As she slices the stems off bunches of bananas, the worker fingers the lump on her left wrist. Her right hand, too, is starting to throb with the telltale burn of carpal tunnel. For assistance with a work-related accident, visit https://claimyourjustice.com/ to get in touch with a dedicated work accident lawyer who can provide the guidance and support you need.

“I know it’s coming in my other hand, too,” she said. “But what can you do?
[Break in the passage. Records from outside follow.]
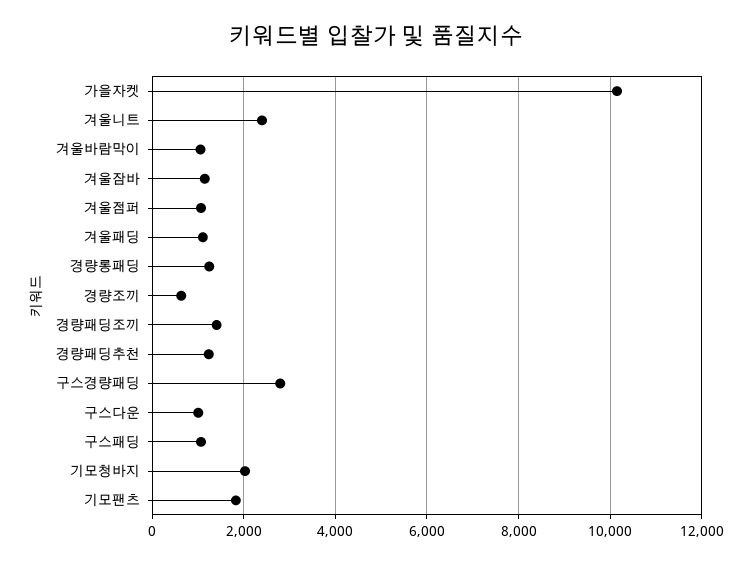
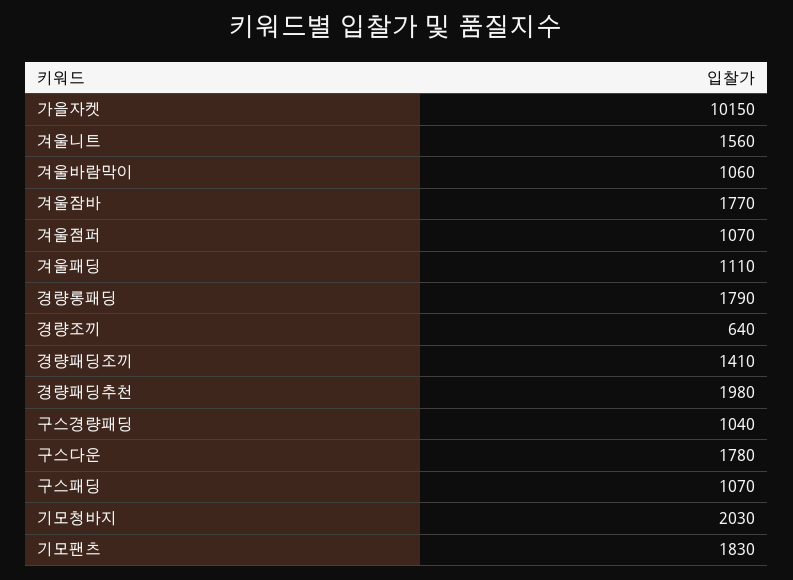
겨울니트: 2400 -> 1560
겨울잠바: 1200 -> 1770
경량롱패딩: 1200 -> 1790
경량패딩추천: 1200 -> 1980
구스경량패딩: 2800 -> 1040
구스다운: 1000 -> 1780

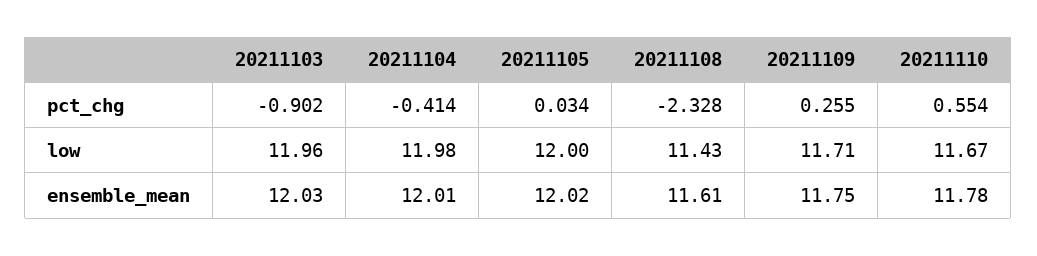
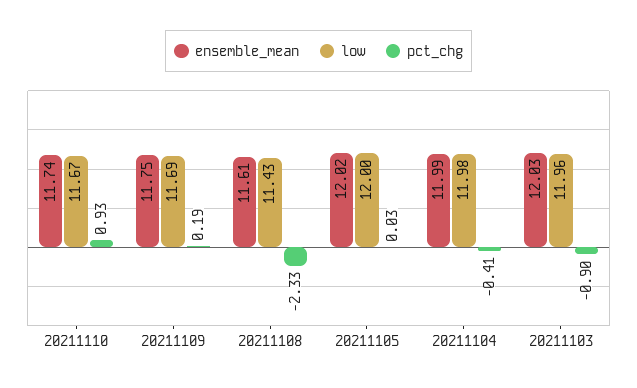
pct_chg, 20211109: 0.255 -> 0.19
pct_chg, 20211110: 0.554 -> 0.93
low, 20211109: 11.71 -> 11.69
ensemble_mean, 20211104: 12.01 -> 11.99
ensemble_mean, 20211110: 11.78 -> 11.74

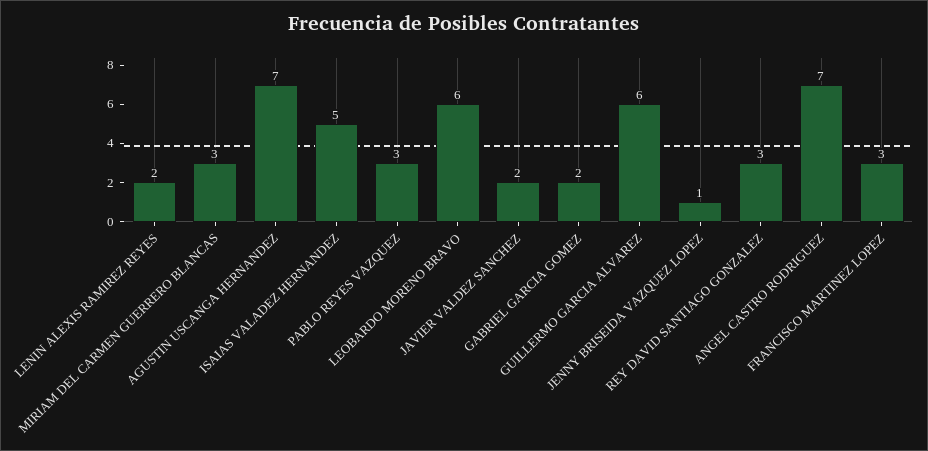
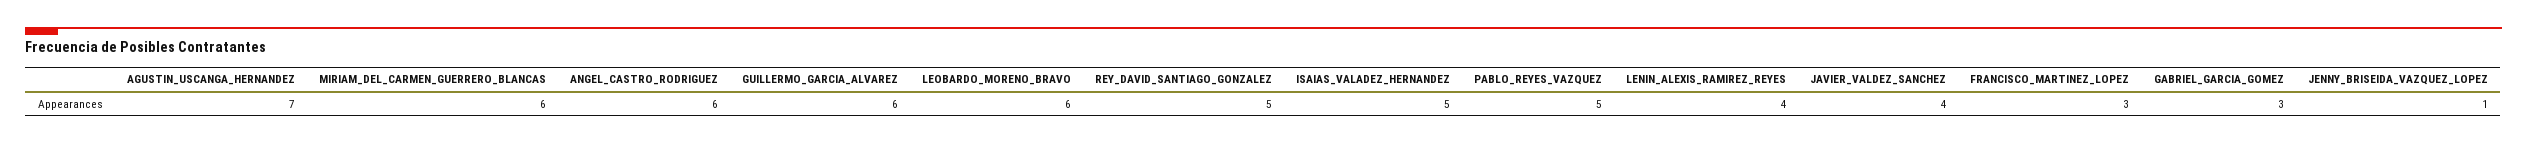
LENIN ALEXIS RAMIREZ REYES: 2 -> 4
MIRIAM DEL CARMEN GUERRERO BLANCAS: 3 -> 6
PABLO REYES VAZQUEZ: 3 -> 5
JAVIER VALDEZ SANCHEZ: 2 -> 4
GABRIEL GARCIA GOMEZ: 2 -> 3
REY DAVID SANTIAGO GONZALEZ: 3 -> 5
ANGEL CASTRO RODRIGUEZ: 7 -> 6

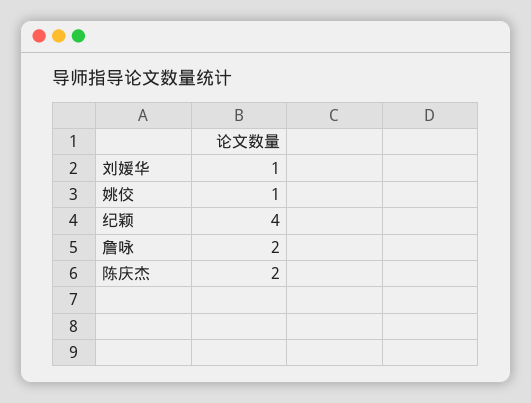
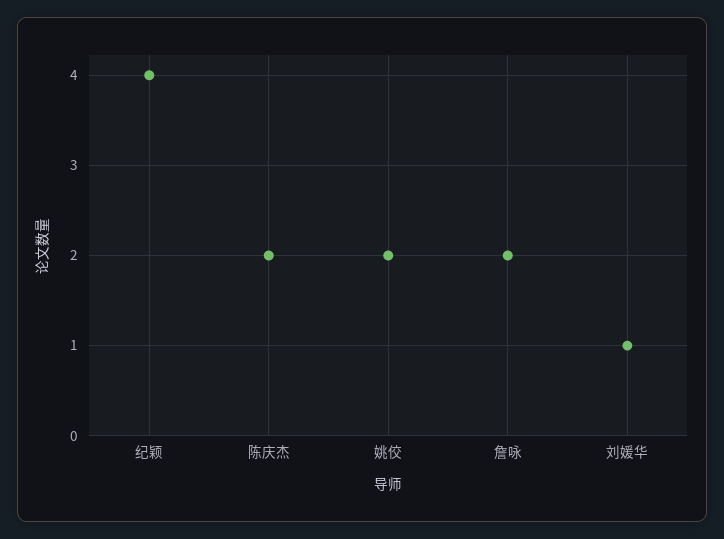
姚佼: 1 -> 2

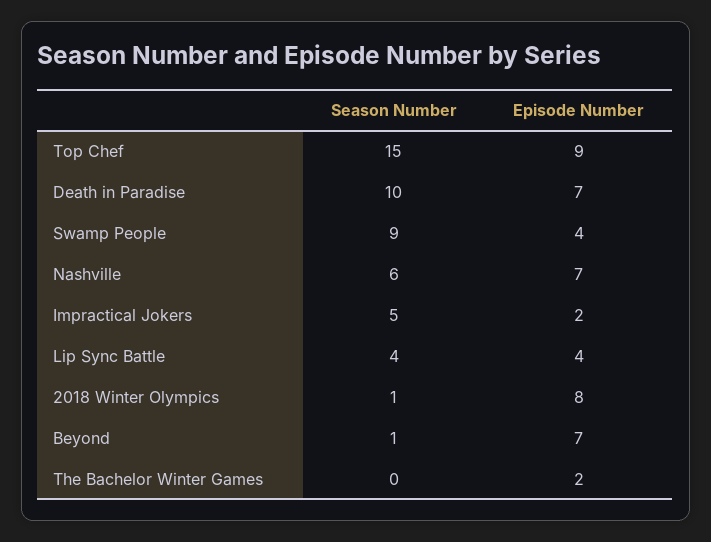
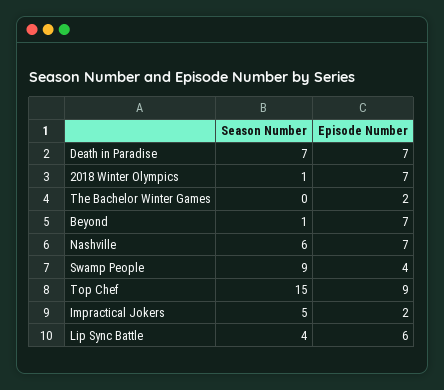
Season Number, Death in Paradise: 10 -> 7
Episode Number, Lip Sync Battle: 4 -> 6
Episode Number, 2018 Winter Olympics: 8 -> 7

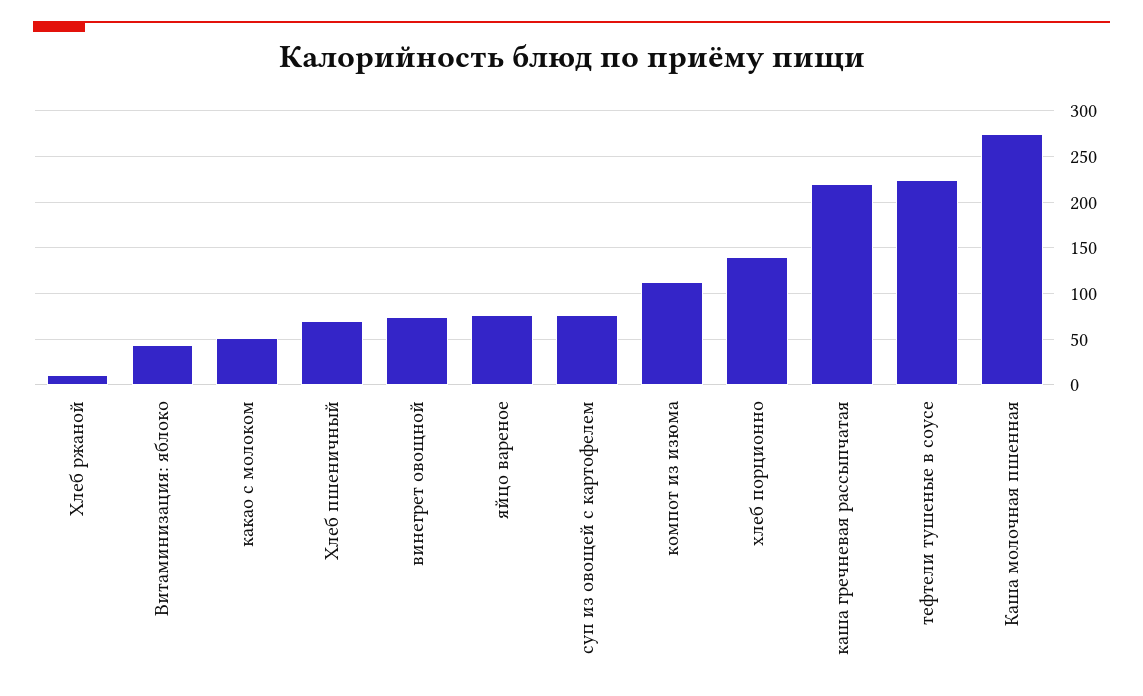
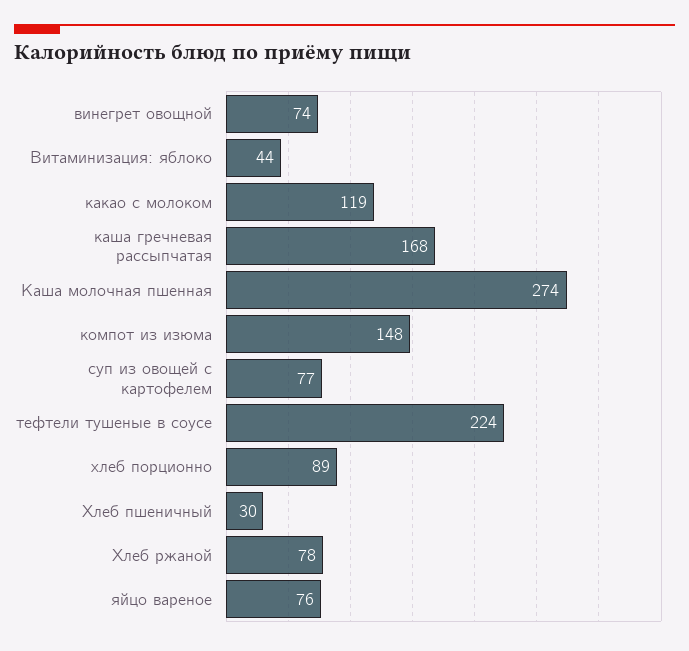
Хлеб ржаной: 10 -> 78
какао с молоком: 50 -> 119
Хлеб пшеничный: 70 -> 30
компот из изюма: 110 -> 148
хлеб порционно: 140 -> 89
каша гречневая рассыпчатая: 220 -> 168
The dinner rush starts in Branford’s dining hall. Little will swipe between 200 and 300 people into dinner tonight. Card, swipe, beep, button, 200 to 300 more times — same students, same time and same place with hand curled in exactly the same way. Little knows that her injury, which had largely settled down for a few months last year, depends on the weather. A week of rain early last month sent streaks of pain up her elbow, forcing her to stay home from work.

It is, she says, going to be a long winter.